*Written task 1*:
According to the earnings call transcript, which European markets showed particularly strong performances?
*Written task 2*:
Please set down a passage from the earnings call transcript word for word, starting at the words "Aaron Swartz -- Deutsche" and ending after "overall international margins?".
*Written task 3*:
Translate this sentence from the earnings call transcript into Spanish: "We were an early mover in terms of making a suite of tools around planning and attribution."
Start Selected text
And so specific to Clear Channel Outdoor, we were an early mover in digitization of the portfolio. We were an early mover in terms of making a suite of tools around planning and attribution. We were very aggressive about building direct to client outreach and we were an early mover and programmatic. And each one of those initiatives have materially contributed to the growth that you're seeing right now. So it's a good market and we're executing well would be the very simple answer to that.

Rich Bressler -- Chief Financial Officer

And I would add just one maybe an overall comment to that, which I think (inaudible). It is rich. I mean one of the things and you saw it again I think yesterday with P&G's earnings, is that they -- with the challenges that are faced by the television industry today in terms of declining viewership and fragmented viewership, and distracted viewership and the challenges facing the digital industry in terms of everything from being expensive to client safety to everything else we know that's out there, and over targeting, I think all what you've thought about as a traditional medium and by the way you saw it again yesterday with P&G and their comment.

I think they had their highest profit in eight years and over the last three four (inaudible) has been very public talking about the shift, of a reallocation of media mix and dollars into both the outdoor business and into the radio business in terms of their total media mix and saving some money on the bottom line. So I would say you know whether you on the outdoor side or the radio side, we're all benefiting from this overall shift in people's view of mix models.

Aaron Swartz -- Deutsche Bank -- Analyst

That's certainly a positive theme there. My other question more of a focus on the international side of the business, recognizing that pacings are just a snapshot for right now, but anything you can call out on the slowdown on the international side as you look into 2Q? And maybe somewhat related to that, the contracts that weren't renewed in Italy and Spain, remind us how long those are going to be a drag on results as we look through 2019? And maybe you can comment on whether those contracts were accretive or dilutive to overall international margins?

William Eccleshare -- Chief Executive Officer

Okay. Yeah. Thank you for that. Well to repeat a phrase that Rich has often used in the past, pacings are just a moment in time metric. And I think that is particularly true if you look at the position for International right now. You will have seen the trading update from Clear Media, our China subsidiary joint venture, which talked about Q1 showing flat revenue and Q2 they talked about soft revenue, though I think it would be fair to assume that there is some pacing weakness in China at the moment, which is having an effect on the overall International pacing number. I think across Europe it's safe to say that we have some pretty strong performances, particularly in the UK, Sweden and France, which are major markets for us across the European division of the business.
End Selected text
Start Data records
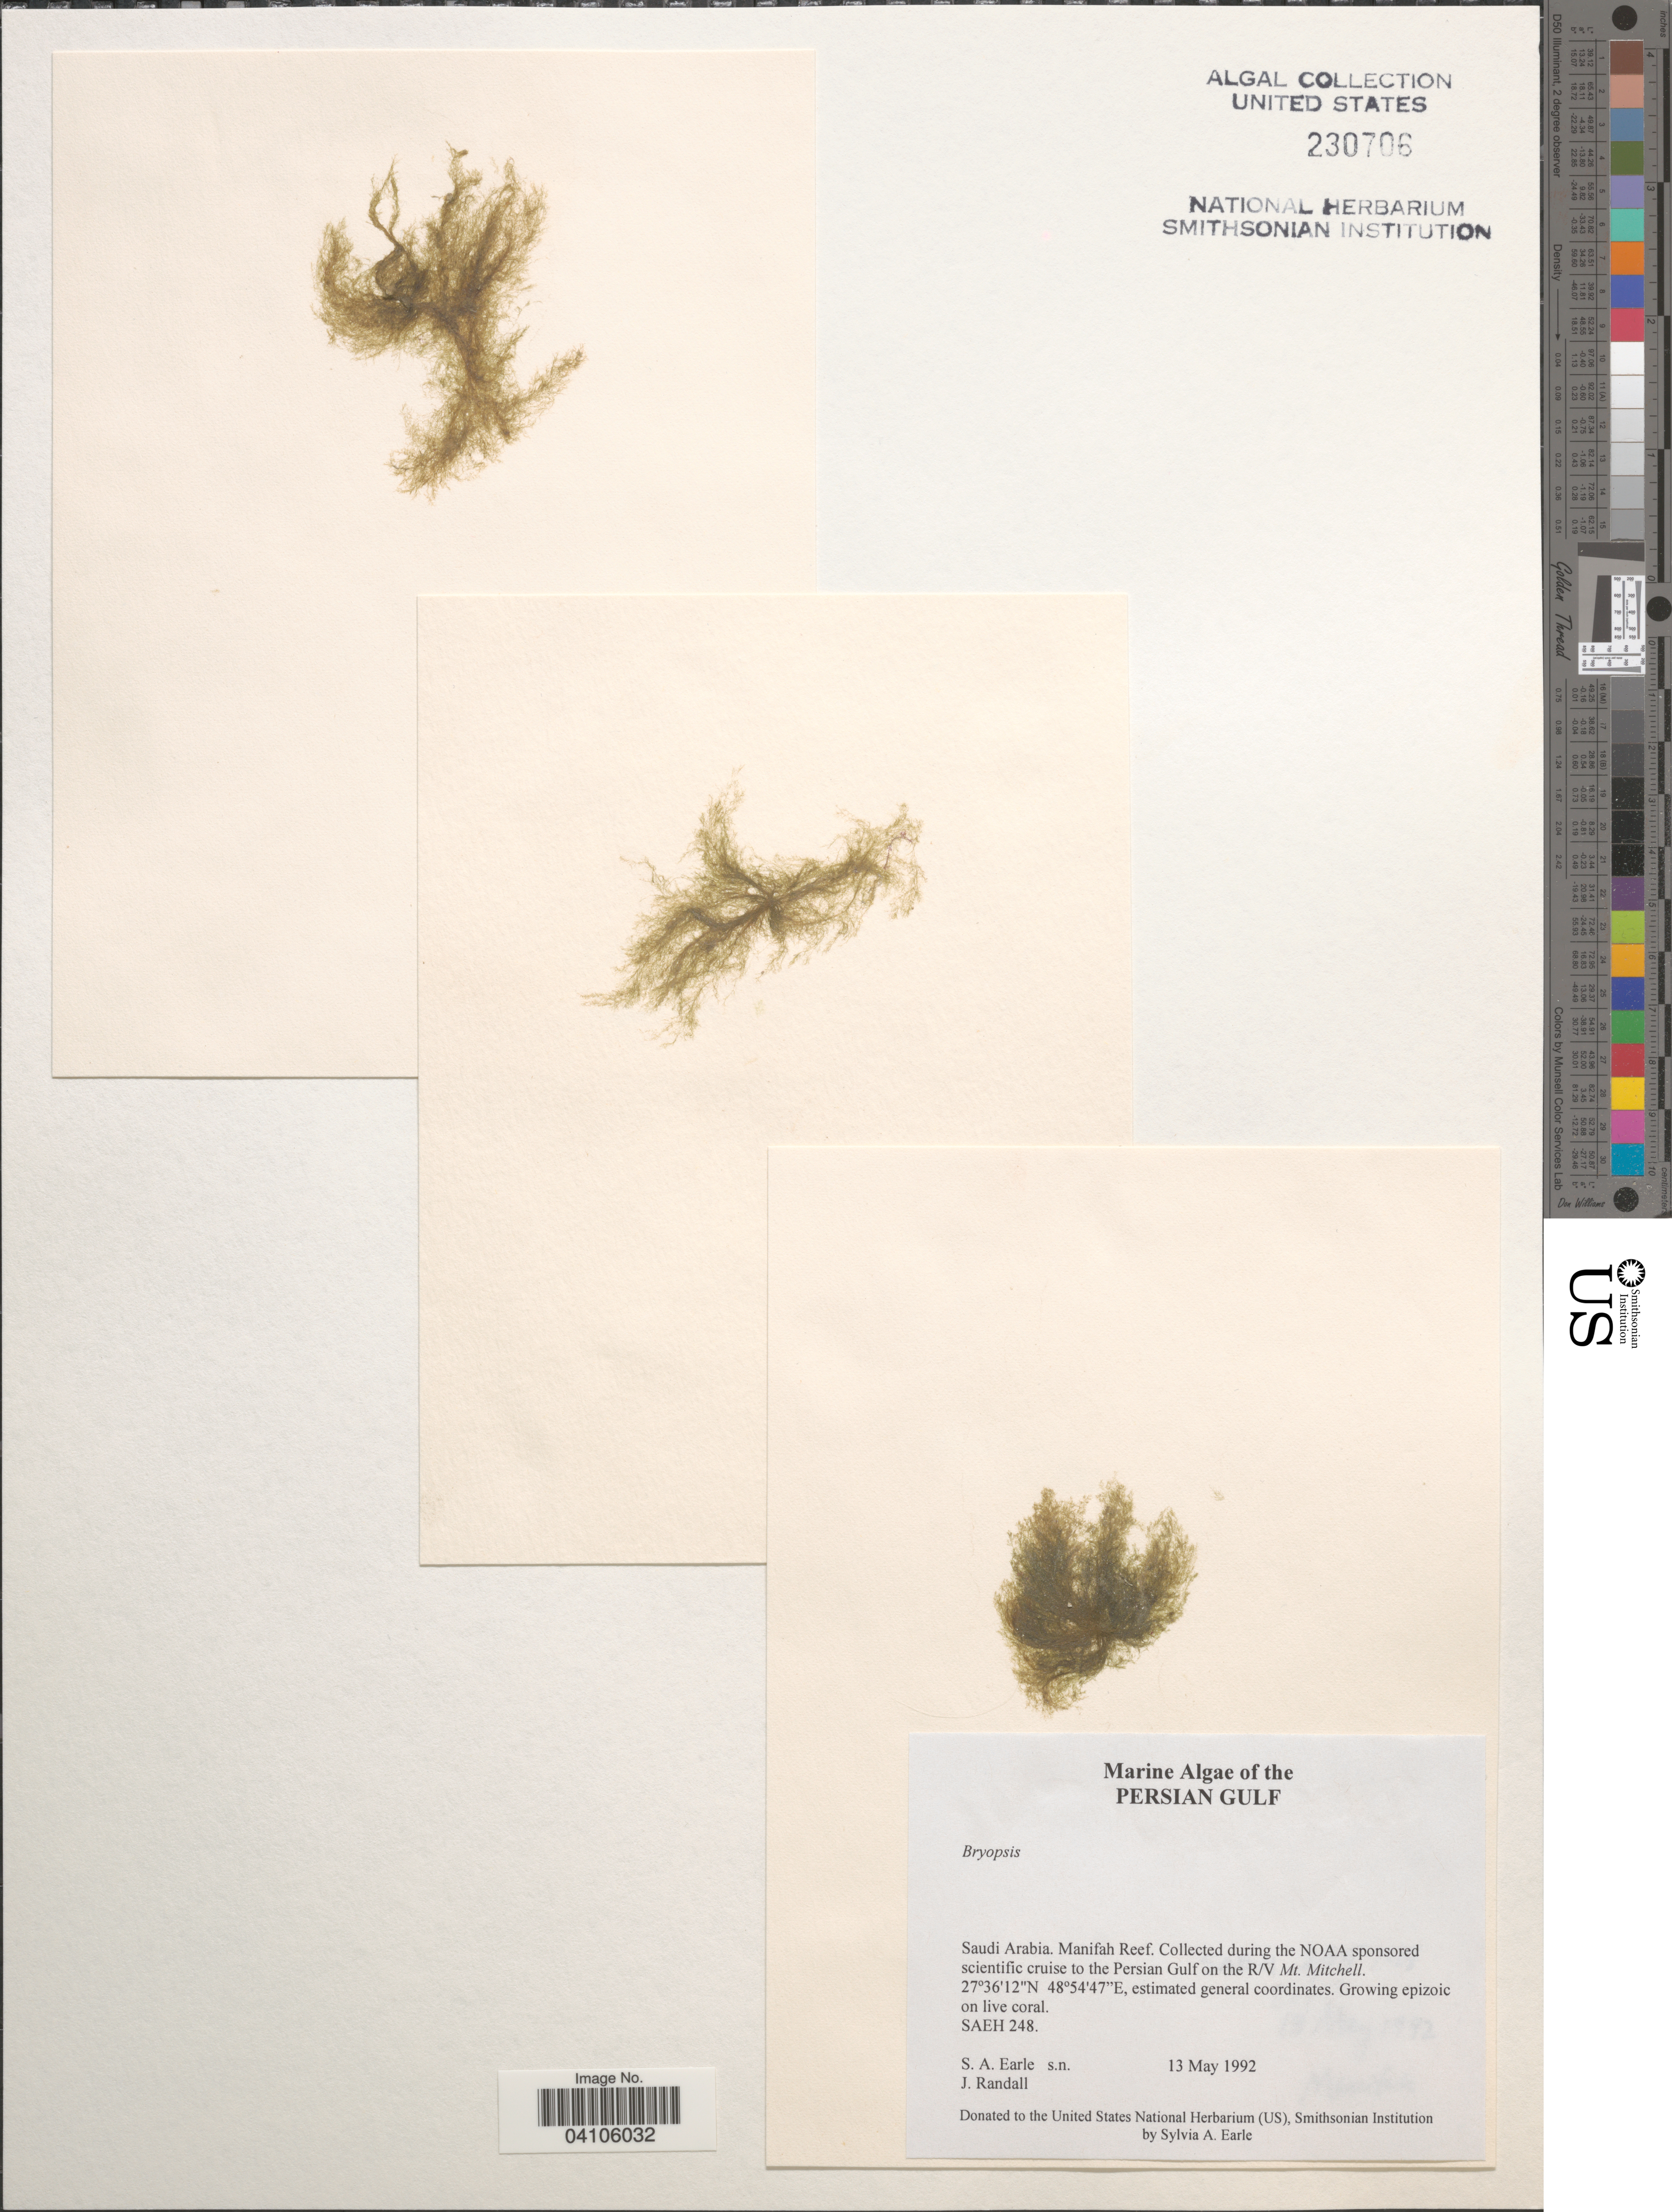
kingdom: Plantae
End Data records
Start Data records
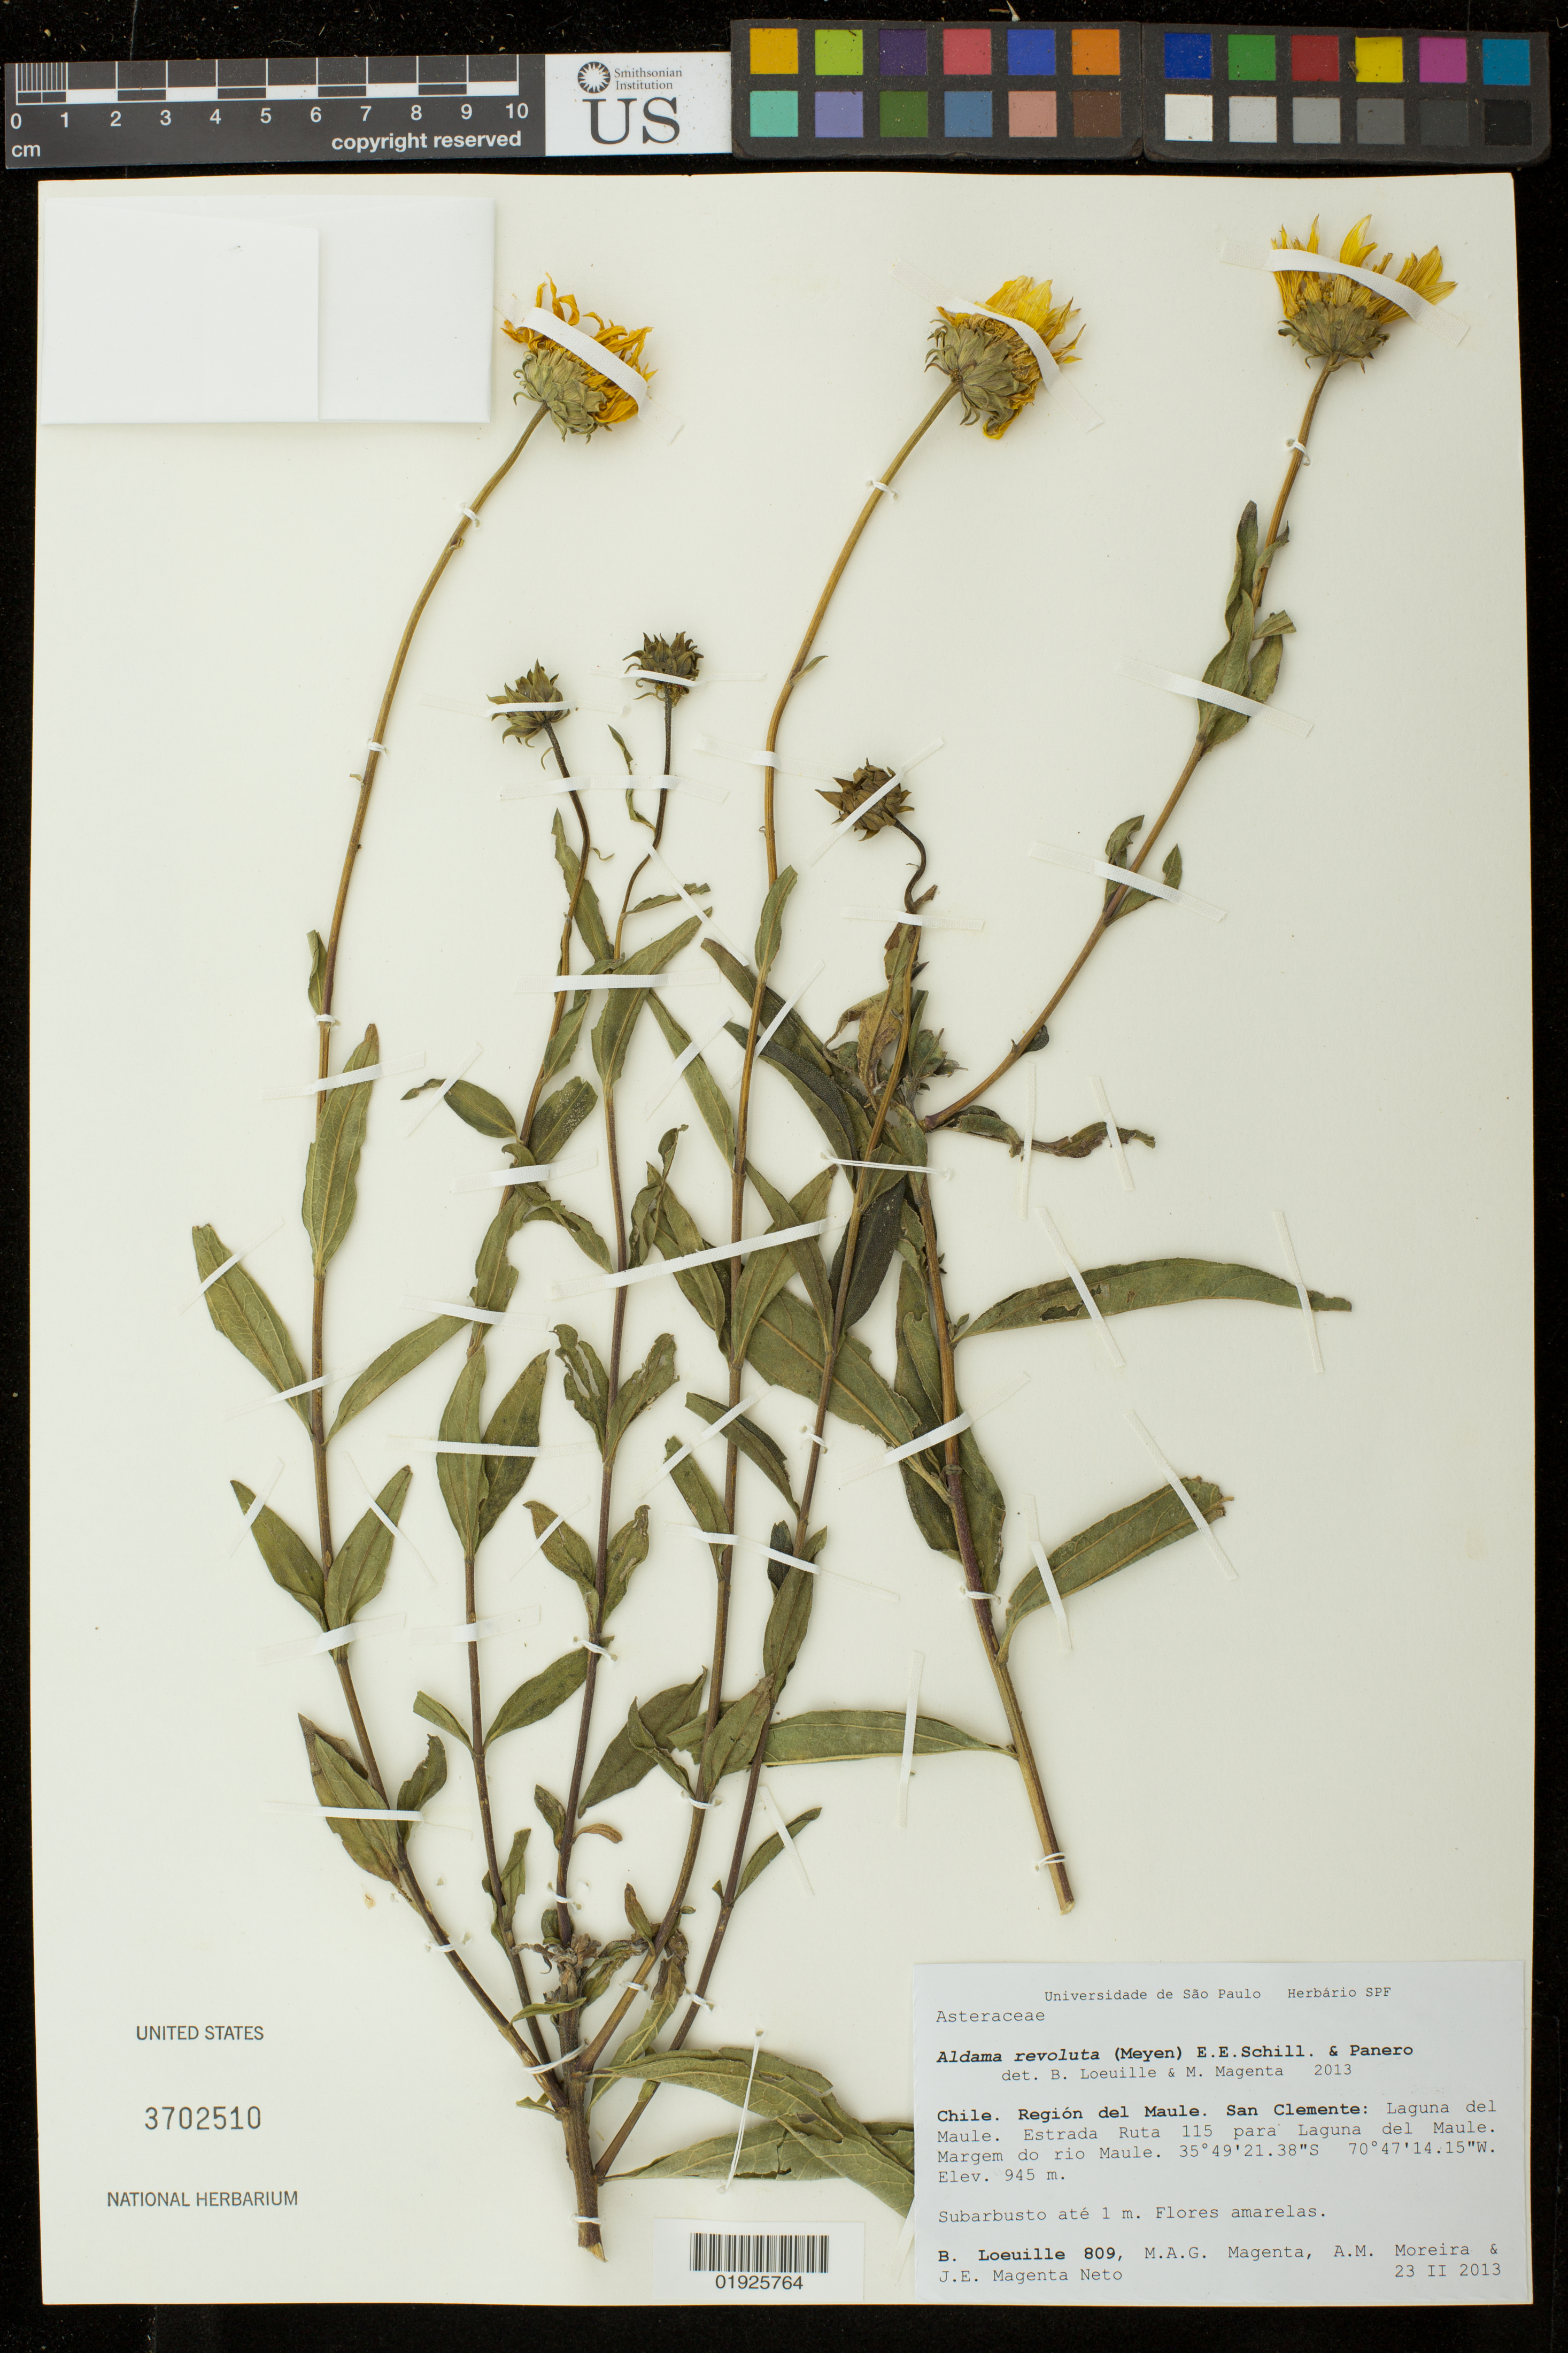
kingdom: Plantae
End Data records
*Answer 1*:
The UK, Sweden and France.

*Answer 2*:
Aaron Swartz -- Deutsche Bank -- Analyst

That's certainly a positive theme there. My other question more of a focus on the international side of the business, recognizing that pacings are just a snapshot for right now, but anything you can call out on the slowdown on the international side as you look into 2Q? And maybe somewhat related to that, the contracts that weren't renewed in Italy and Spain, remind us how long those are going to be a drag on results as we look through 2019? And maybe you can comment on whether those contracts were accretive or dilutive to overall international margins?

*Answer 3*:
Fuimos pioneros en la creación de un conjunto de herramientas en torno a la planificación y la atribución.